The miraculous substance has never reached widespread use in mass-market automotive construction. Now, it might never happen.
The automotive world has been obsessed with carbon fiber for decades, ever since the McLaren MP4/1 Formula One race car became the first to use a carbon fiber composite chassis in 1981. Since then, the material’s signature weave, with its legendary blend of strength, stiffness, and low weight, has shown up in all forms of motorsport—as well as virtually every supercar since developed, and a smattering of mainstream road cars. To this day, its use in hoods, roofs, suspension components, strut bars, full chassis, body panels, and even decorative trim panels that serve negligible practical benefits still generates Pavlovian responses among gearheads.
Yet even in 2018, carbon fiber remains as problematic of a material as ever. It’s labor-intensive and expensive to work with, requiring careful layering and high-precision manufacturing processes. Plus, extensive demand for it in industries that arguably have more to gain from its properties—think commercial applications like airliners, or the giant wind turbines springing up like 300-foot dandelions around the world—hasn’t done anything to keep costs down.
That’s not for lack of trying. Humanity is no fewer than four decades into the carbon fiber experiment, and engineers still jump up and down with every bit of incremental progress in making it more affordable and easier to manufacture. And those efforts are massive: the Department of Energy’s Oak Ridge National Laboratory has been working for a decade to develop new manufacturing strategies; BMW has been at the forefront of carbon composite innovation with the help of to industry partnerships, including one with aircraft manufacturer Boeing, that led to its small electric i3 having the most widespread carbon use in a high-volume production car; and longtime carbon fiber aficionado Lamborghini has made news with its “forged composite” process that trims the manufacturing process to a few minutes instead of a few hours.
Then there are the sometimes questionable real-world benefits in average road cars, at least relative to the effort and expense associated with the material.

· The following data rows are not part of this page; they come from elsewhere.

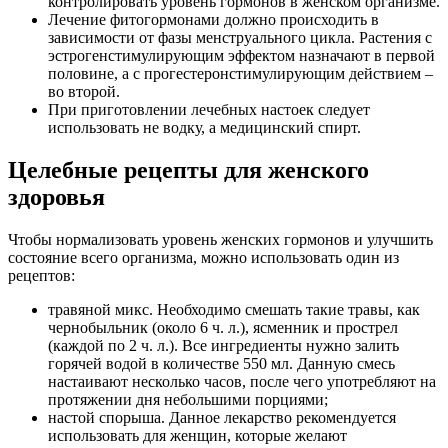
контролировать уровень гормонов в женском организме.
Лечение фитогормонами должно происходить в
зависимости от фазы менструального цикла. Растения с
эстрогенстимулирующим эффектом назначают в первой
половине, а с прогестеронстимулирующим действием –
во второй.
При приготовлении лечебных настоек следует
использовать не водку, а медицинский спирт.
Целебные рецепты для женского
здоровья
Чтобы нормализовать уровень женских гормонов и улучшить
состояние всего организма, можно использовать один из
рецептов:
травяной микс. Необходимо смешать такие травы, как
чернобыльник (около 6 ч. л.), ясменник и прострел
(каждой по 2 ч. л.). Все ингредиенты нужно залить
горячей водой в количестве 550 мл. Данную смесь
настаивают несколько часов, после чего употребляют на
протяжении дня небольшими порциями;
настой спорыша. Данное лекарство рекомендуется
использовать для женщин, которые желают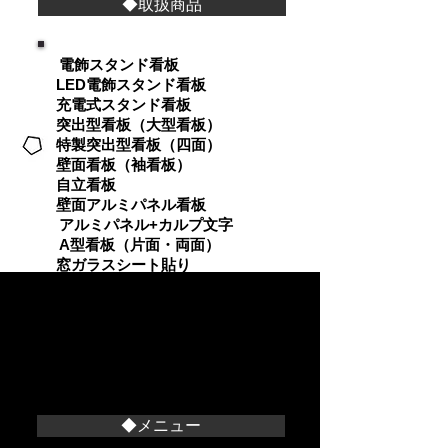
◆取扱商品
電飾スタンド看板
LED電飾スタンド看板
充電式スタンド看板
突出型看板（大型看板）
特製突出型看板（四面）
壁面看板（袖看板）
自立看板
壁面アルミパネル看板
アルミパネル+カルプ文字
A型看板（片面・両面）
窓ガラスシート貼り
アクリルサイン・表札
オーニングテント（雨棚）
タペストリー・垂れ幕・横断幕
のぼり（旗子）
カッティングシート（切文字）
ポスター実例
◆メニュー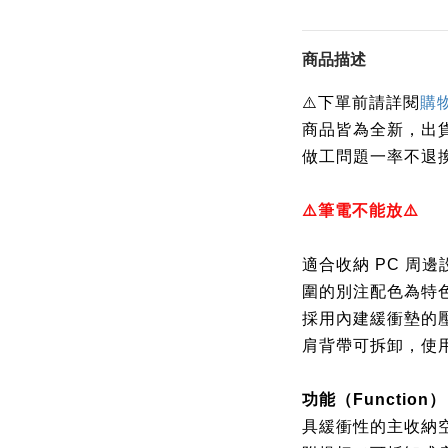
商品描述
下單前請詳閱
⚠️
購
商品皆為全新，出
做工問題一率不退
⚠️
筆電不能放
⚠️
適合收納 PC 周
圍的別注配色為特
採用內建緩衝墊的
肩背帶可拆卸，使
功能（Function）
具緩衝性的主收納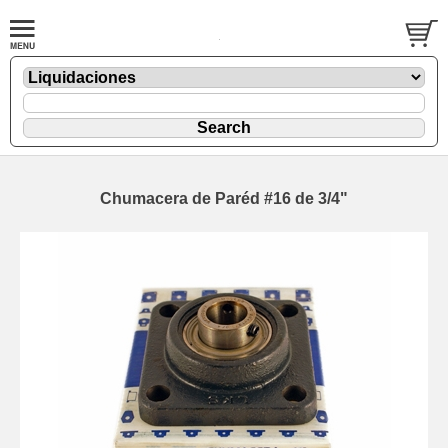
Chumacera de Paréd #16 de 3/4"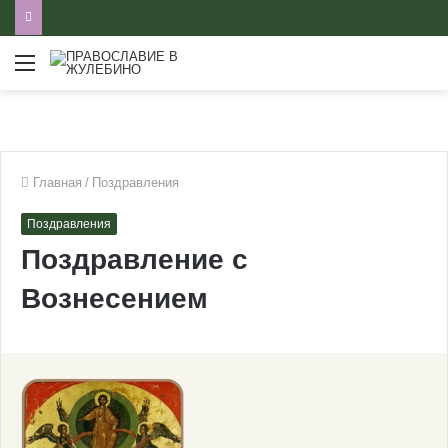
Меню
Главная
/
Поздравления
Поздравления
Поздравление с
Вознесением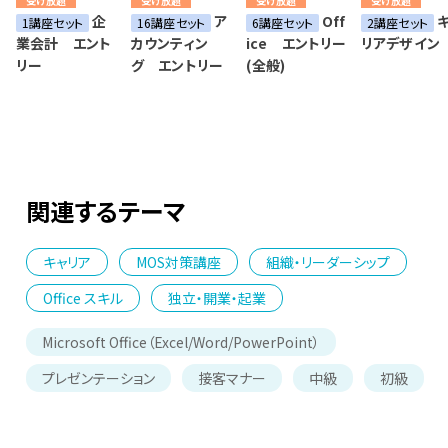
受け放題
受け放題
受け放題
受け放題
企
ア
Off
キ
1講座セット
16講座セット
6講座セット
2講座セット
業会計 エント
カウンティン
ice エントリー
リアデザイン
リー
グ エントリー
(全般)
関連するテーマ
キャリア
MOS対策講座
組織・リーダーシップ
Office スキル
独立・開業・起業
Microsoft Office（Excel/Word/PowerPoint）
プレゼンテーション
接客マナー
中級
初級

“Carbon fiber has specific properties that benefit certain applications, but their benefit in automotive uses is overrated,” said aircraft designer Philipp Steinbach, creator of the new composite-built Game Composites GameBird aerobatic airplane. “You can’t put the same amount of time and personnel into a production car as you can other applications. Race cars, yes. In road cars, it’s trendy. It sells well and looks great, but whether it’s actually useful compared to the effort is a different story. Plastics and other materials have better properties for cars at much lower costs.”
Of course, dismissing an industry-wide, four-decade engineering obsession as “trendy” may not be fair, given the time-proven benefits of the material.
“The specific stiffness and strength of carbon fiber composites allow automotive engineers to design components with equivalent performance while offering substantial mass reduction over other composite solutions or light metals,” said Patrick Blanchard, technical leader of Ford’s own carbon-fiber cost-reduction effort, most recently manifested in the Ford GT supercar. “Furthermore, using carbon as a reinforcing fiber enables designers to meet stiffness and strength targets within confined design spaces that would not be feasible for glass-based composite solutions.”